Selon le cabinet de conseil Bain & Company, le marché du luxe a perdu 20 millions de clients entre 2024 et 2025, après avoir déjà laissé sur le bord de la route 50 millions d'entre eux les années précédentes.

Après des années d'expansion économique et géographique, pour de grands groupes de luxe qui se sont bâtis comme des conglomérats, l'heure de la rationalisation est venue, soulignent les spécialistes.

"Il y a une phase de recentrage sur une forme de cohérence de portefeuilles. On peut décider de s'éloigner ou de trouver un meilleur partenaire pour certaines marques qui font moins partie de l'ADN" d'un groupe, analyse Léa Hubsch, associée au cabinet Kearney.

- Luxe de l'expérience -

Le géant mondial du luxe LVMH a par exemple récemment cédé la marque américaine Marc Jacobs, après l'avoir hébergée dans son giron pendant trente ans. En janvier, il avait vendu ses activités Duty Free Shops (DFS) en Chine.

Du côté du groupe français Kering, en pleine transformation, les mouvements ont aussi commencé, dont la vente de la division beauté à L'Oréal pour 4 milliards d'euros.

"Cette tendance à la consolidation ne manquera pas de se poursuivre, les conglomérats se délestant de leurs divisions sous-performantes ou moins importantes sur le plan stratégique pour se concentrer sur leurs activités principales", analyse le cabinet CXG dans un rapport récent.

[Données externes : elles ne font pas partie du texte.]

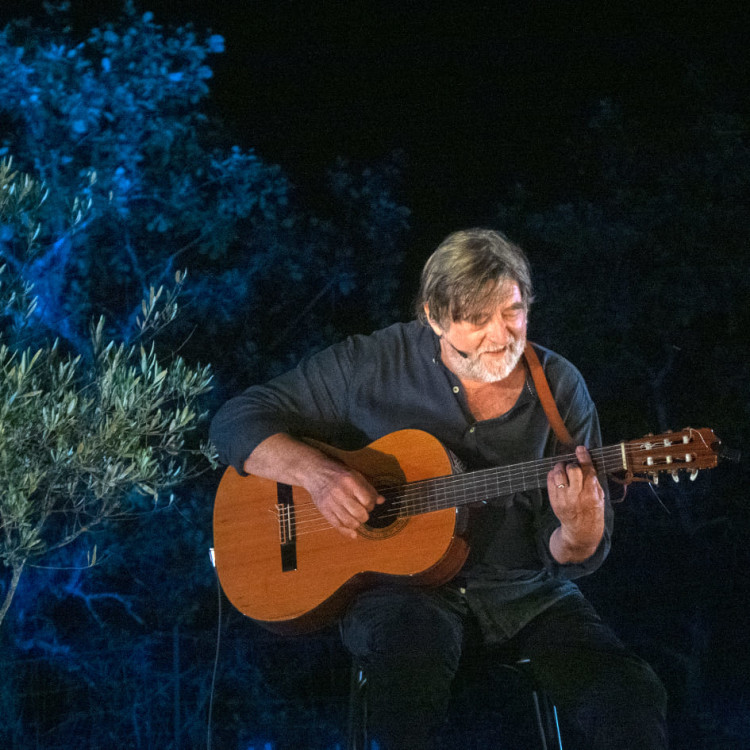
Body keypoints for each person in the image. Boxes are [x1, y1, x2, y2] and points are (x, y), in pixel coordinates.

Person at [210, 228, 668, 749]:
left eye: (513, 313)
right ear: (433, 317)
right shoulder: (372, 364)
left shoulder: (560, 388)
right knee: (408, 675)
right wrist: (319, 475)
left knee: (630, 695)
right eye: (477, 320)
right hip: (402, 596)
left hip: (524, 595)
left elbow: (570, 553)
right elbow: (235, 420)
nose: (501, 336)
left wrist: (579, 528)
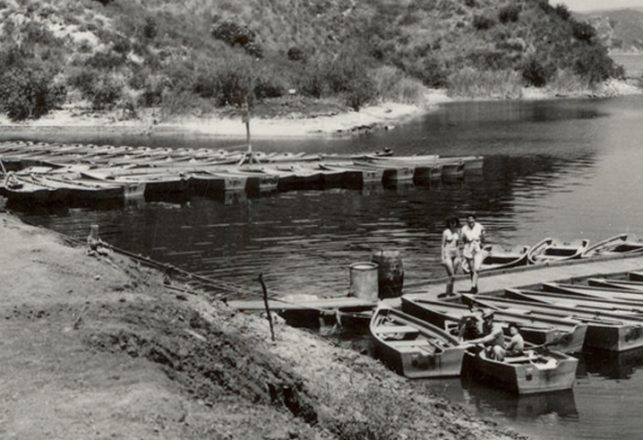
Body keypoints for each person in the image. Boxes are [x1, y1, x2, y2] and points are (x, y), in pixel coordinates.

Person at [461, 214, 485, 294]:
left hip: (477, 247)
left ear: (475, 220)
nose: (471, 221)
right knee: (471, 269)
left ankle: (473, 286)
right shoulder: (464, 229)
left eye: (472, 220)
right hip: (469, 247)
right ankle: (474, 286)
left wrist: (481, 243)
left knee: (477, 269)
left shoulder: (479, 226)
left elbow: (483, 236)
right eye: (469, 220)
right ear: (467, 221)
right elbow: (463, 239)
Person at [441, 217, 461, 295]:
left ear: (456, 223)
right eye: (451, 222)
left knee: (453, 276)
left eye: (454, 222)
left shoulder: (457, 232)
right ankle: (447, 294)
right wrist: (442, 257)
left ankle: (450, 292)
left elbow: (458, 245)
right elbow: (443, 245)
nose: (453, 224)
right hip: (448, 255)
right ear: (449, 223)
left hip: (455, 254)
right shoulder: (446, 232)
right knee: (451, 275)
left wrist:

Autre exemple, l'acquisition de la marque italienne Versace par son concurrent Prada pour 1,25 milliard d'euros en 2025. D'autres opérations sont attendues, notamment pour la maison italienne Giorgio Armani: dans son testament, le couturier, mort l'an dernier, a demandé à ses héritiers de céder à moyen terme son empire à un géant du luxe comme LVMH ou L'Oréal.

Au sein des entreprises, la rigueur est de mise: Luca de Meo, l'ancien patron de Renault nommé l'an dernier à la tête de Kering, a martelé lors de la présentation de sa stratégie en avril que l'excellence devait primer, avec un retour aux fondamentaux, des fermetures de boutiques ou une baisse du nombre de références pour certaines marques.

Plus largement, les spécialistes du secteur évoquent un nouveau luxe, moins axé sur le produit ostentatoire et davantage sur l'immense marché du bien-être, en forte croissance.

"Le désir a basculé sur +l'expérientiel+: beauté, hospitalité, luxe transformatif", juge ainsi Eric Briones. Les experts voient notamment l'avenir dans le bien-être et la longévité, avec des cliniques dignes d'hôtels de luxe.

Un secteur sur lequel Kering a d'ailleurs commencé à se positionner, via une coentreprise avec L'Oréal, annoncée il y a quelques mois.